Recently, John Schroeder, executive chairman and founder of MapR Technologies, Inc., one of the top players in the Big Data arena, was kind enough to give us his predictions on open source anb Big Data topics for 2017. He noted the following: "In 2017, the governance vs. data value tug of war will be front and center."

Indeed, how organizations handle everything from their customer data to their transactions is in flux, and now more interesting predictions on the topic of data and governance are coming in.

Schroeder added that regulated and non-regulated data governance issues are in play: 

"Leading organizations will manage their data between regulated and non-regulated use cases. Regulated use cases data require governance; data quality and lineage so a regulatory body can report and track data through all transformations to originating source. This is mandatory and necessary but limiting for non-regulatory use cases like customer 360 or offer serving where higher cardinality, real-time and a mix of structured and unstructured yields more effective results."
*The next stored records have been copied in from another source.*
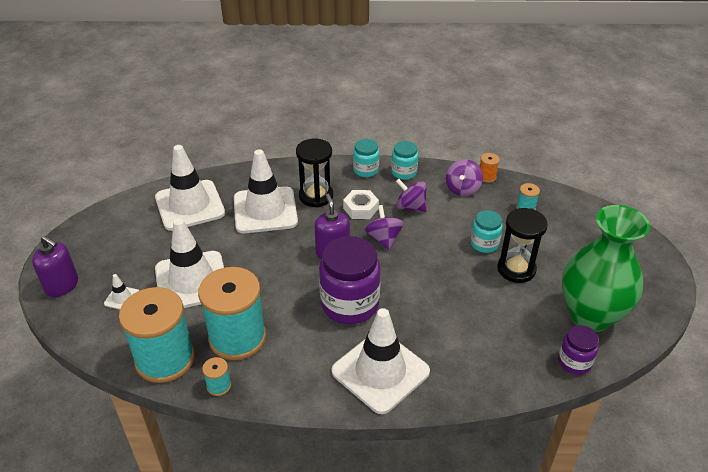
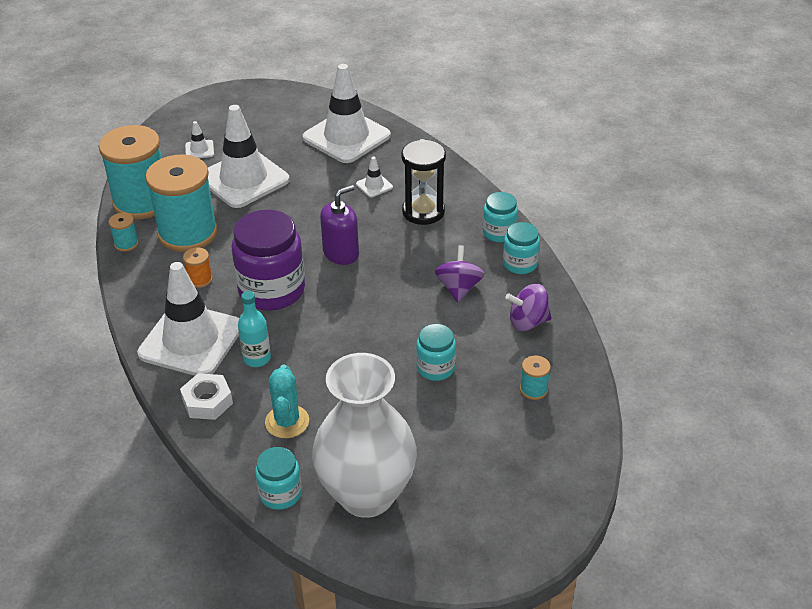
camera: 65 degrees right, 0 degrees up
purple soap dispenser [32,236,78,297] -> none
white traffic cone [234,149,298,233] -> white traffic cone [356,157,393,197], size x0.40
white nut [343,190,379,219] -> white nut moved to [180,373,233,420]
purple spinning top [365,205,404,250] -> none
orange spool [480,153,500,183] -> orange spool moved to [183,247,213,288]
black hourglass [497,208,548,283] -> none
purple jar [558,325,599,375] -> turquoise jar [255,447,302,510]
green vase [562,205,650,332] -> white vase [312,353,417,518]
none -> turquoise bottle [238,291,271,367]
none -> turquoise cactus [265,364,309,438]

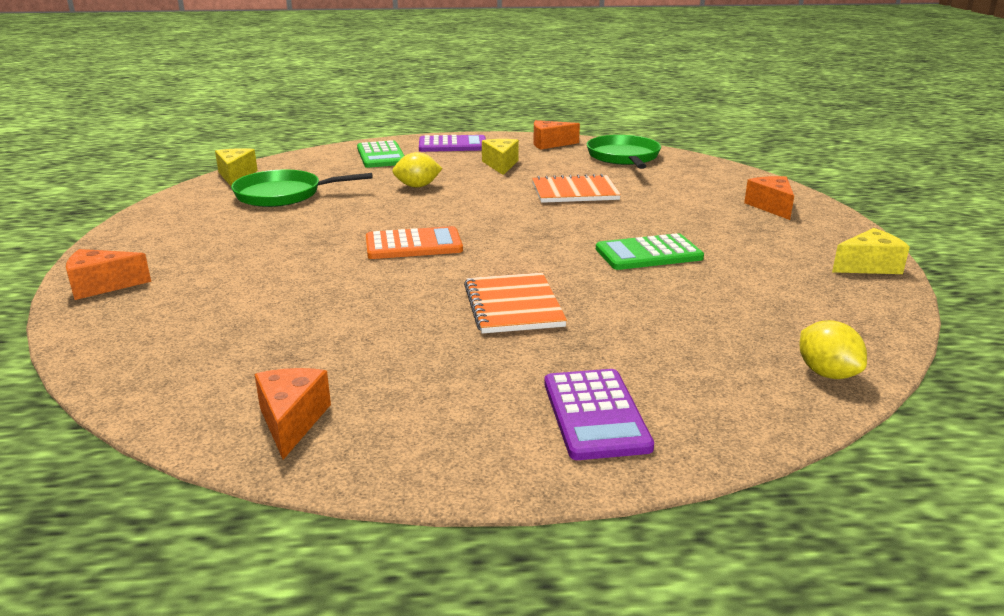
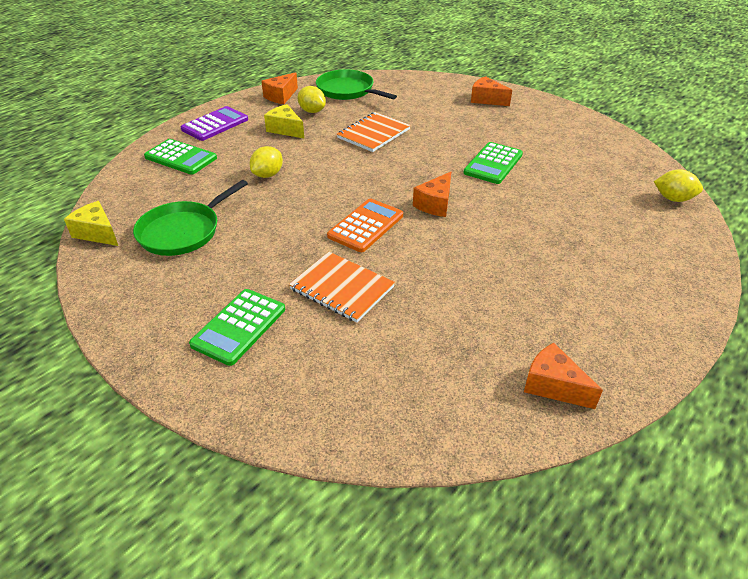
camera: 45 degrees left, 15 degrees up
orange cheese [66,249,151,300] -> orange cheese moved to [413,172,451,217]
orange notebook [464,273,567,334] -> orange notebook moved to [289,252,395,323]
purple calculator [544,369,654,460] -> none
yellow cheese [832,228,910,274] -> none
none -> green calculator [189,289,285,366]
none -> yellow lemon [298,86,326,113]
 The issue spills over to how organizations govern open source code as well. According to a recent post from The VAR Guy:

"In elder days, most open source code was written by volunteers. Today, the vast majority of code contributions to projects like Linux and OpenStack come from programmers paid by companies like Red Hat and Intel. There's nothing wrong with this; the fact that companies are investing so much money in open source development is a good thing. But this change does reflect a much higher degree of corporate control over open source code. That leads to tensions that the open source community must contend with."

AtScale's 2016 Big Data Maturity Survey, based on 2,550+ responses from big data professionals at 1,400 companies across 77 countries, also reveals governance issues taking shape. The survey found that accessibility, security and governance have become the fastest growing areas of concerns year-over-year, with worries related to governance growing the most at 21%.

In 2017, organizations will shift from the “build it and they will come” data lake approach to a business-driven data approach, Schroeder wrote in his set of predictions. That's just one of the ways that data and open source governance issue will rise to the top as this year progresses.